The problem arises when another provision comes into the picture. According to the “hold-harmless” rule, states are not allowed to set aside more money for a poorly-performing school if it means having to cut back on other school district grants, reports the Washington Post. Because of this stipulation, numerous states have been finding it difficult to come up with sufficient money to help poorly performing schools while maintaining previous assistance levels to other school districts.
According to the GAO report, the “hold-harmless” provision has prevented 22 states from setting aside the required NCLB funds. Some states have made up differences by taking advantage of other federal and state funds, but not all have been able to do so successfully.

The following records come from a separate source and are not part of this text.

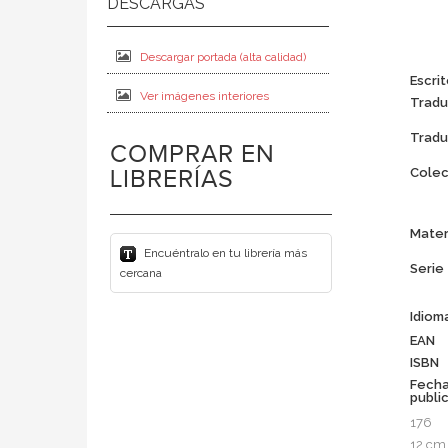
Descargar portada (alta calidad)
Escrit
Ver imágenes interiores
Tradu
Tradu
COMPRAR EN
Colec
LIBRERÍAS
Mater
Encuéntralo en tu librería más
Serie
cercana
Idiom
EAN
ISBN
Fech
publi
176
12 cm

Insufficient funding is just one of many concerns cited by NCLB critics. Others have included a diminished focus on untested material and a decrease in attention paid to advanced students. High school seniors interested in voicing their opinions on the NCLB, both positive and negative, may do so by applying for the Scholarships.com 2008 Resolve to Evolve Scholarship. Seven applicants who submit the most thought-out and well-crafted responses will be awarded with scholarships ranging between $1,000 and $3,000. For additional information about this and other college scholarship and grants, students may conduct a free scholarship search.
March 28, 2008
Just two weeks ago, Secretary of Education Margaret Spellings addressed the US House Committee on Education and Labor about its fear of a federal lending program meltdown. To the best of her ability, she tried to qualm the legislators' fears and to convince them that negative speculations were exaggerated. “More than 2,000 originating lenders participate in FFEL,” she said. “A small number of these lenders have reduced their participation or stopped originating new loans.”

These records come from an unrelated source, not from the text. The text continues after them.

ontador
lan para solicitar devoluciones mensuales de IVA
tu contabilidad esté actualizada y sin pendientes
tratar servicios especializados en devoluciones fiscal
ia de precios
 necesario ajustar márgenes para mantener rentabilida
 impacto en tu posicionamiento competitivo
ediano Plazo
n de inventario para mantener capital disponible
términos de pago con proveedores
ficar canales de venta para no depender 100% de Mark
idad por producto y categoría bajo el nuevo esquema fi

However, the Department of Education’s request for Lender of Last Resort (LLR) preparation painted a somewhat different picture. In a letter sent to 35 guarantee agencies, the Financial Student Aid’s Chief Operating Officer Lawrence Warder laid out the basic LLR provisions and asked that the guarantee agencies quickly respond with plans for enacting the emergency program, should the need arise.
With lenders leaving the Federal Family Education Loan (FFEL) program at increasing rates, both legislators and families have been feeling uneasy about college loan options. And while the department maintained that things were largely under control, the letters spoke for themselves.
The LLR provisions state that when a student eligible for federal aid is denied by at least two lenders, guarantee agencies and lenders who have signed agreements with them are responsible for awarding the loan. Being nonprofit entities, the guaranty agencies would use government funding to repay lenders for any student defaults.
To be certain that individuals have quick access to student loans, regardless of decisions made by cautious lenders, the department has asked that guaranty agencies submit their plans to put the LLR program in place. Among other things, they were asked to prepare a timeline for issuing LLR loans to students, provide a method for informing students about LLR eligibility and plan for meeting the increased administrative requirements. Recipients of the letter were given up to 30 days to respond with a new outline for their LLR program.